The UK Competition and Markets Authority has concluded its review of Amazon, Apple and Microsoft’s cloud storage terms and conditions, and found them wanting.
The review itself was a look into whether the consumer cloud storage providers were compliant with consumer law in the UK. As a result, Amazon, Apple and Microsoft have separately agreed to make changes to their respective terms and conditions, in areas such as notification periods before significant changes are made to the service, or if it is in fact suspended or cancelled.
“People rely on cloud storage to keep things such as treasured family photos, music, films and important documents safe, so it is important that they are treated fairly and should not be hit by unexpected price rises or changes to storage levels,” said Andrea Coscelli, the acting CEO of the CMA.

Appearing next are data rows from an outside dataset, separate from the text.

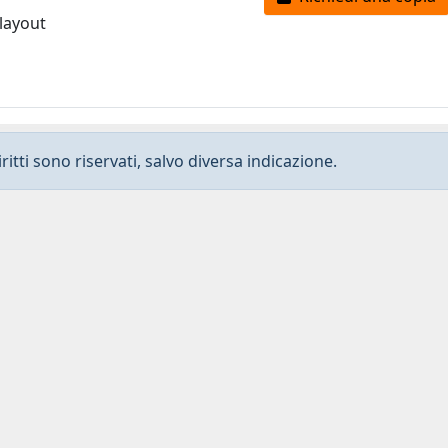
 layout
ritti sono riservati, salvo diversa indicazione.
Privacy
-
Dichiarazione di accessibilità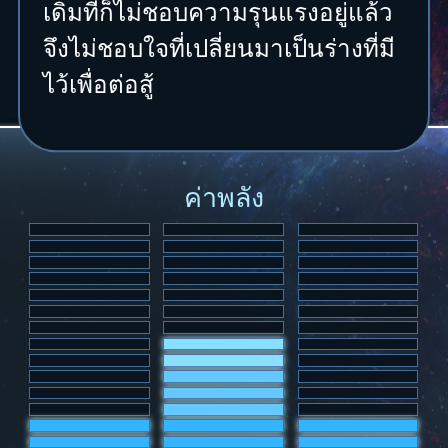
เดิมทีก็ไม่ชอบความรุนแรงอยู่แล้ว
จึงไม่ชอบใจที่เปลี่ยนมาเป็นร่างที่มี
ไว้เพื่อต่อสู้
ค่าพลัง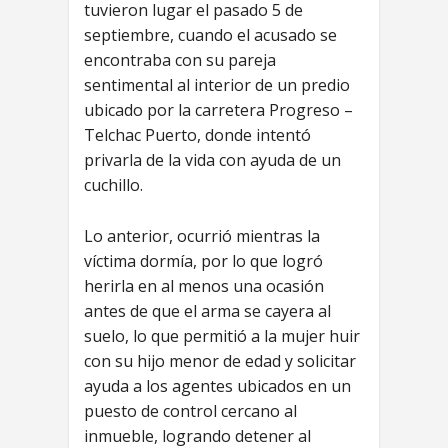
tuvieron lugar el pasado 5 de
septiembre, cuando el acusado se
encontraba con su pareja
sentimental al interior de un predio
ubicado por la carretera Progreso –
Telchac Puerto, donde intentó
privarla de la vida con ayuda de un
cuchillo.
Lo anterior, ocurrió mientras la
víctima dormía, por lo que logró
herirla en al menos una ocasión
antes de que el arma se cayera al
suelo, lo que permitió a la mujer huir
con su hijo menor de edad y solicitar
ayuda a los agentes ubicados en un
puesto de control cercano al
inmueble, logrando detener al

“We are pleased that Amazon, Apple and Microsoft have joined seven previous companies in working with the CMA and agreeing commitments to improve their terms and conditions and, as a result, millions of cloud storage users will benefit from fairer terms which will help them make the right choices when using cloud storage services.”
Amazon has agreed consumers will receive at least 30 days’ notice before their contract is
renewed, including details of changes to the price or service, although it still does include the terms ‘adequate notice’ in relation to material changes to the service. What Amazon decides adequate notice will be remains to be seen, but the inclusion of such grey areas seems to contradict the CMA review on a fundamental level.
The CMA has done a better job in addressing Apple however. Apple has now agreed to provide 30 days’ notice on any material adverse changes to the terms and/or the service, if the consumer is in non-material breach of the contract and therefore the contract will be terminated, and as well as termination of the contract due to a general discontinuance of the service.
Microsoft has also agreed to similar conditions, while both have also agreed to pro-rata refunds for services which have not been used, once a consumer has cancelled its contract.
While many of these conditions would be considered common sense, this is one of the main problems with T&C’s agreements; they are creatively written to allow for grey areas and wiggle room. In this case, the CMA has done quite well to pin down three of the world’s largest cloud storage providers.